On prit donc le parti de tuer secrètement le dauphin qu'on venait voir ! Avec
quels sentiments ne pleurerez-vous pas son sort ! Avec quelles expressions, avec
quelles figures ne relèverez-vous point cette histoire, quoiqu'il ne soit pas
besoin de votre art pour l'augmenter ou l'embellir et qu'il suffise de ne rien
ôter à la vérité ! Adieu." (Trad. de M. de Sacy.)
(l)
On a de petites nasses tissues de joncs très serrés, dont la forme est celle
des paniers connus sous le nom de talares, etc. Les talares étaient des paniers
oblongs où les personnes du sexe mettaient leur laine et qui servaient aussi à
d'autres usages.
(m)
Ils s'en servent ensuite pour faire passer sur de riches étoffes leur belle,
leur superbe teinte pourpre, etc. L'espèce de pourpre qui fournissait aux
anciens celle belle couleur du nom de ce mollusque est, à ce qu'on croit, celle
qui dans la nomenclature de ces animaux porte le nom de purpura patula. Il en existe une autre espèce nommée purpura
capillus dont on se sert maintenant dans le Nord pour colorer en rouge.
(n)
Je ne crois pas qu'il y ait de pêche qui présente de plus rudes combats, de
plus déplorables travaux à ceux qui s'y livrent que celle des éponges, etc.

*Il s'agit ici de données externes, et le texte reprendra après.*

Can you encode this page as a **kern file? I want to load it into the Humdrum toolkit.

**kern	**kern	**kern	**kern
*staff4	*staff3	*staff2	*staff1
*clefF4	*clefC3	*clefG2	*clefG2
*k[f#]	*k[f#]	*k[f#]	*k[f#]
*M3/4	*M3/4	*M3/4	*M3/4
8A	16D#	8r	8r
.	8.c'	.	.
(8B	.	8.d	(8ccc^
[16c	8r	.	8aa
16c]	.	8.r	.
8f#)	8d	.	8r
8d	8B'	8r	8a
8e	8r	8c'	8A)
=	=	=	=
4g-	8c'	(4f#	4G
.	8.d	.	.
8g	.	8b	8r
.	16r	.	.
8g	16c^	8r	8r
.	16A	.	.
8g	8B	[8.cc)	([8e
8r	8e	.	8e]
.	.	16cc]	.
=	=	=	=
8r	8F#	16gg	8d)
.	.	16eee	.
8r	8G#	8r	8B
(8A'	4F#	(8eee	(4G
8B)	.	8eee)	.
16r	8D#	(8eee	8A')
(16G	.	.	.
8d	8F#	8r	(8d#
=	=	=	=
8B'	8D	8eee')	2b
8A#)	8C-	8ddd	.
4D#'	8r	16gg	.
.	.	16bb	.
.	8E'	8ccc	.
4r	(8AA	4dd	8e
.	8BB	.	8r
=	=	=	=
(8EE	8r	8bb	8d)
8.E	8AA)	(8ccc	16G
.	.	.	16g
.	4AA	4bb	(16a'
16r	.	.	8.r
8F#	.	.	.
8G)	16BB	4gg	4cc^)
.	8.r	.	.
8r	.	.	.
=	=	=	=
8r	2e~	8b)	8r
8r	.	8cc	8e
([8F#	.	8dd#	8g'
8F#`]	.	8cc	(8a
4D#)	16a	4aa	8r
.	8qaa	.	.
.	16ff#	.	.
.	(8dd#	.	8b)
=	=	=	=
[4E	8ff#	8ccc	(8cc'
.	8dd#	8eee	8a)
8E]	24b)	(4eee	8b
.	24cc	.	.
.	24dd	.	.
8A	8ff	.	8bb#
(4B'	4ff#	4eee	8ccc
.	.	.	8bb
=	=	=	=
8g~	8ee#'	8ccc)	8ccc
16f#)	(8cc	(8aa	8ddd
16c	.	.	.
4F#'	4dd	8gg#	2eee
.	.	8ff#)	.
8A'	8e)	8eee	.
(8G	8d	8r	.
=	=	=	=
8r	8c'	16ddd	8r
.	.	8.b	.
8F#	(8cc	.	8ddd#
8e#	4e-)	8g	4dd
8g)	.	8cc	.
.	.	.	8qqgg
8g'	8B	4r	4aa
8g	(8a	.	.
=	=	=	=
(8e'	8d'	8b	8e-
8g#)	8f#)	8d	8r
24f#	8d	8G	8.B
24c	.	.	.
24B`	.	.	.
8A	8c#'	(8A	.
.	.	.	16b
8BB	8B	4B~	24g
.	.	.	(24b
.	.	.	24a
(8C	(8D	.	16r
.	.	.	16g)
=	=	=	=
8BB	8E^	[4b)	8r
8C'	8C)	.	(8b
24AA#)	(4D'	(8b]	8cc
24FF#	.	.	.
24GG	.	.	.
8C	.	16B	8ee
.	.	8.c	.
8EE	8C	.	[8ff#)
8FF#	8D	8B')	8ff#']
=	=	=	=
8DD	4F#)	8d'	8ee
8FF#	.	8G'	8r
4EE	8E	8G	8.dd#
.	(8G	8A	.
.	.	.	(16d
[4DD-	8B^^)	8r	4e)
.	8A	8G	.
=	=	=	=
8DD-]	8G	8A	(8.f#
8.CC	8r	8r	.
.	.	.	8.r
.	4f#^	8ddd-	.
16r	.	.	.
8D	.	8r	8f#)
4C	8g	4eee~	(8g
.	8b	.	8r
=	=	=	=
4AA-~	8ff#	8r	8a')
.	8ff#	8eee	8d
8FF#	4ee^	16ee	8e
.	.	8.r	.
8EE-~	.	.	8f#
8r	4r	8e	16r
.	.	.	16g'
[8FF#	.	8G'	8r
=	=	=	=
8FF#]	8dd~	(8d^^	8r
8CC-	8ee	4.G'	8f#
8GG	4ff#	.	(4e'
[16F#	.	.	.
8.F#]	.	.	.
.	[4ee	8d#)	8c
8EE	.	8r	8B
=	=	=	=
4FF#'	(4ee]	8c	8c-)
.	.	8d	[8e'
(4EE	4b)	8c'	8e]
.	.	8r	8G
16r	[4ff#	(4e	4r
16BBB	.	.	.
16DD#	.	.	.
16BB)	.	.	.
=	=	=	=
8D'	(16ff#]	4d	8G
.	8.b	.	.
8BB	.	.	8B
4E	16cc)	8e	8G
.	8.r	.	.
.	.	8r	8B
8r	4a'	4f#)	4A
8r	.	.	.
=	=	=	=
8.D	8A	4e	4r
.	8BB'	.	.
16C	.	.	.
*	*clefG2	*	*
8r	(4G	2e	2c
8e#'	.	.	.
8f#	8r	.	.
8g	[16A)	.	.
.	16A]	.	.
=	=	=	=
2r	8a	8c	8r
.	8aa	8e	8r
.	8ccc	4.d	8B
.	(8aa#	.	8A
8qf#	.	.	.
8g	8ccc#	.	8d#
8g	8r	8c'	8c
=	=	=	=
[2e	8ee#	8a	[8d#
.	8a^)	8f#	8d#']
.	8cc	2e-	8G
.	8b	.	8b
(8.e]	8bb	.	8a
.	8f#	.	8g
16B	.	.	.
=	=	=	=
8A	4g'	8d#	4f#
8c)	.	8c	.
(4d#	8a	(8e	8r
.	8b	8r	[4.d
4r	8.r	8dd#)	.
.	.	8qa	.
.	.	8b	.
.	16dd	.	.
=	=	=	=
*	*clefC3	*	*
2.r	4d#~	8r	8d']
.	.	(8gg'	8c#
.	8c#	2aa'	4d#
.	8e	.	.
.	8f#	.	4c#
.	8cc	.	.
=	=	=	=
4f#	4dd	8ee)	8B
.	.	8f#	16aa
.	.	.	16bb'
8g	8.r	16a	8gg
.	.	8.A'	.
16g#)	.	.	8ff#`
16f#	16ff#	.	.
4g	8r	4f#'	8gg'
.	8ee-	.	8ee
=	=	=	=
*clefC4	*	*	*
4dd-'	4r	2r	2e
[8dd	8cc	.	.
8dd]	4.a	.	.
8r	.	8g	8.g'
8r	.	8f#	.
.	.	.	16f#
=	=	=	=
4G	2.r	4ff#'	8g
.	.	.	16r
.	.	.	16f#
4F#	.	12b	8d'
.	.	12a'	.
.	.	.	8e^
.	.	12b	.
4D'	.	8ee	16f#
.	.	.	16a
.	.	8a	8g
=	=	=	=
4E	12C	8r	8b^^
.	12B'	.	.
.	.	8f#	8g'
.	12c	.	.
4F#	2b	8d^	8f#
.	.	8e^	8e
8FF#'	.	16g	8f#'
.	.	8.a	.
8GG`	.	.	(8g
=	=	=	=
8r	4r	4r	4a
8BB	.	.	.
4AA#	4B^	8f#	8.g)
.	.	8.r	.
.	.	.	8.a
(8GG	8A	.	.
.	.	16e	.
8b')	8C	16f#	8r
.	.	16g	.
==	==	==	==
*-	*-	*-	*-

Les éponges, dit M. de Lamarck, sont des polypiers polymorphes
constituant une masse flexible et poreuse, ayant une croûte, substance gélatineuse,
irritable dans l'état frais et se desséchant à la sortie de la mer, ayant le
plus grand rapport avec les alcyons et s'en distinguant en ce que dans l'état
sec, ils sont plus mous, moins encroûtés, qu'ils offrent dans l'état frais
une matière gélatineuse qu'on ne voit point dans les alcyons.
(o)
Princes chéris de Jupiter, ô mes souverains ! telles sont les diverses
merveilles, les scènes variées, ouvrages de la nature et de l'art, que nous
offrent les mers et dont j'ai recueilli la connaissance. Le grec dit seulement:
"Toss' edaên, skeptouche diotrephes,
erga thalessês." mot à mot : "Prince chéri de Jupiter, tel est
le grand nombre des travaux des mers quel j'ai connus" - Tot, princeps generose maris novimus artes, traduit Lippius. J'ai
cru devoir donner plus de développement au mot erga, le vers où il se trouve étant la péroraison de ce poème,
dont il exprime l'objet et le contenu. J'aurais pu me contenter de mettre :
"Tel est le grand nombre des merveilles des mers venues à ma
connaissance." Ce que j'ai ajouté me paraît terminer beaucoup mieux
l'ouvrage dans lequel il est réellement question de tout ce que la nature et
l'art présentent de curieux et d'utile concernant les animaux des mers. Je
craindrais sans cela que cette péroraison ne parût trop concise et trop
brusque.
FIN DES REMARQUES SUR LA PÊCHE D'OPPIEN.